Im elften Meisterschaftsspiel kassierte der Tabellenführer der Dürener A-Liga, TuS Schmidt, in Birkesdorf die erste Saisonniederlage. „Die hat sich schon seit drei Wochen angekündigt. Bei uns haben sich zu viele von allen Seiten einlullen lassen“, hatte TuS-Trainer Bernd Born eine böse Vorahnung. Entschuldigend ließ er aber gelten, dass man die Ausfälle von Niklas Krumpen, Christian Knieps, Christian Alders und Marcel Stollenwerk im Spitzenspiel nicht kompensieren konnte. Dass dem Tabellenzweiten ein Tor reichte, um den Dreier einzusacken, führte der TuS-Coach darauf zurück, dass sein Team sich gegen das Abwehrbollwerk der Birkesdorfer zu selten durchsetzen konnte.

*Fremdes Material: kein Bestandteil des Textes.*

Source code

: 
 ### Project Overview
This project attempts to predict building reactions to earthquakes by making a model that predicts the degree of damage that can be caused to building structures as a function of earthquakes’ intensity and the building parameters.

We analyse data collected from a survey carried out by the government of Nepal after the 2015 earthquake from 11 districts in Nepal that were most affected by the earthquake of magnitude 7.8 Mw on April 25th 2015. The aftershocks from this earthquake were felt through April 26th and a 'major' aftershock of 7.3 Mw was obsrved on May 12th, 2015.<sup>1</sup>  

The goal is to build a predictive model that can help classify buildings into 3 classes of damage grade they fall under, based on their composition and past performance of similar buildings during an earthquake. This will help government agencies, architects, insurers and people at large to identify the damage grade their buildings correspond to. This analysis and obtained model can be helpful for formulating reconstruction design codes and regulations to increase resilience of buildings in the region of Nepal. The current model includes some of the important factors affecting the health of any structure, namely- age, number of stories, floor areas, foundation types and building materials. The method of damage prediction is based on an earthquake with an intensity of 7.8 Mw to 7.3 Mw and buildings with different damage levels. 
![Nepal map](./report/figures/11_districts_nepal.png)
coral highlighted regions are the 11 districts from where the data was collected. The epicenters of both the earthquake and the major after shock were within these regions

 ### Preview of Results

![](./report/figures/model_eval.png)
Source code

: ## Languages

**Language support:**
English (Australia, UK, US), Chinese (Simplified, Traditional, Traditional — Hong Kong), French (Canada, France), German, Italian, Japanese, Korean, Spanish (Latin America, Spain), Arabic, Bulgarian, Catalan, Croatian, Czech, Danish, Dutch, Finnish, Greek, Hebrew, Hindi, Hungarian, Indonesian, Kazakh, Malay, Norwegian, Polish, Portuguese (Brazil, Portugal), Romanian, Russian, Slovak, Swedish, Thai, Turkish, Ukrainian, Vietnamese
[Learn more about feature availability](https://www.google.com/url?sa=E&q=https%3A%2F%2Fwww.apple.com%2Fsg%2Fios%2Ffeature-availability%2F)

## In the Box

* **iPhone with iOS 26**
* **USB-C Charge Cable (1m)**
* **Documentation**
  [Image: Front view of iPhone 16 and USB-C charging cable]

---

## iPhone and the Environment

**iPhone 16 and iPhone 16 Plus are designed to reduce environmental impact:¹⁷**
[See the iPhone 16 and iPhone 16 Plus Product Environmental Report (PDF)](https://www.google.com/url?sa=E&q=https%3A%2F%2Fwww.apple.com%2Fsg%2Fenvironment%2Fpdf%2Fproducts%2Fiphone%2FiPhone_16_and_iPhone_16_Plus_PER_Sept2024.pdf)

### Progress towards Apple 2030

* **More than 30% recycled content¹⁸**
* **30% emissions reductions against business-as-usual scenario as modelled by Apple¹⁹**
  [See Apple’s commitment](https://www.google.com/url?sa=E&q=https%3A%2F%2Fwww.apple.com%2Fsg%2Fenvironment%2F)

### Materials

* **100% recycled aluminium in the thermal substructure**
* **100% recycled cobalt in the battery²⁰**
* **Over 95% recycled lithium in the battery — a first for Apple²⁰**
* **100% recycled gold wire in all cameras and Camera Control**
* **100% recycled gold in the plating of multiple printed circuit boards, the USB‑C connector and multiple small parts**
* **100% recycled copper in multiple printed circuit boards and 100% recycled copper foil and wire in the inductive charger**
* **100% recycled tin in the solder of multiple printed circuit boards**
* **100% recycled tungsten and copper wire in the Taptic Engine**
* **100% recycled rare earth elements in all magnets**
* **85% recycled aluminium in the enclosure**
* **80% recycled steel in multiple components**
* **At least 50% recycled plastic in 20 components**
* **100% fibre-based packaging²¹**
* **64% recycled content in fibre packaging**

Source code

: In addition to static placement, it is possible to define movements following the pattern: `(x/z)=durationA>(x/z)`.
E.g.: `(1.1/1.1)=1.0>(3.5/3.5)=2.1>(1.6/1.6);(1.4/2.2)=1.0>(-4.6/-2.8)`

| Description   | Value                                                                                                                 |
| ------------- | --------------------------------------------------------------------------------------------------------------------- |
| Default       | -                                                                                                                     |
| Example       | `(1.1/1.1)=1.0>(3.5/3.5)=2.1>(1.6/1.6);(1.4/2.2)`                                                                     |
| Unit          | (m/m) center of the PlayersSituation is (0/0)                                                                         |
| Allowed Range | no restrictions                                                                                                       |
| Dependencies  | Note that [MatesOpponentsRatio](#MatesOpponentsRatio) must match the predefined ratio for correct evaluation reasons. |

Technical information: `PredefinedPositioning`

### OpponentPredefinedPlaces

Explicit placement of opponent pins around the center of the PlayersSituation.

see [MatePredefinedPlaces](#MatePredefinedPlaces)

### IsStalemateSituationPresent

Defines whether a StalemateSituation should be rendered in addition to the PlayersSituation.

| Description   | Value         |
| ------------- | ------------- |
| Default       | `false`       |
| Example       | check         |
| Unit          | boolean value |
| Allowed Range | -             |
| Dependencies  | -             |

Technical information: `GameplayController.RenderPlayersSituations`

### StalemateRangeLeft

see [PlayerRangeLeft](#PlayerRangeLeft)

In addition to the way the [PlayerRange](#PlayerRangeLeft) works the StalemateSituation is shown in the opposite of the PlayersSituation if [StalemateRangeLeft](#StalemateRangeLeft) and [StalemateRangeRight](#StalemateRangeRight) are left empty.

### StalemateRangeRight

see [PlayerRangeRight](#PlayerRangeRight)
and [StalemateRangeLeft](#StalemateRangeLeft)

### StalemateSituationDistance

Bis zur Winterpause warten auf den Ligaprimus noch die Heimspiele gegen Gey, FC Düren und Barmen. Auswärts steht nur noch der Termin beim SV Kelz auf dem Spielplan. „Ich erwarte, dass wir eine neue Serie starten und die vier Spiele noch gewinnen“, will der Trainer mit einem komfortablen Punktepolster in die Winterpause gehen.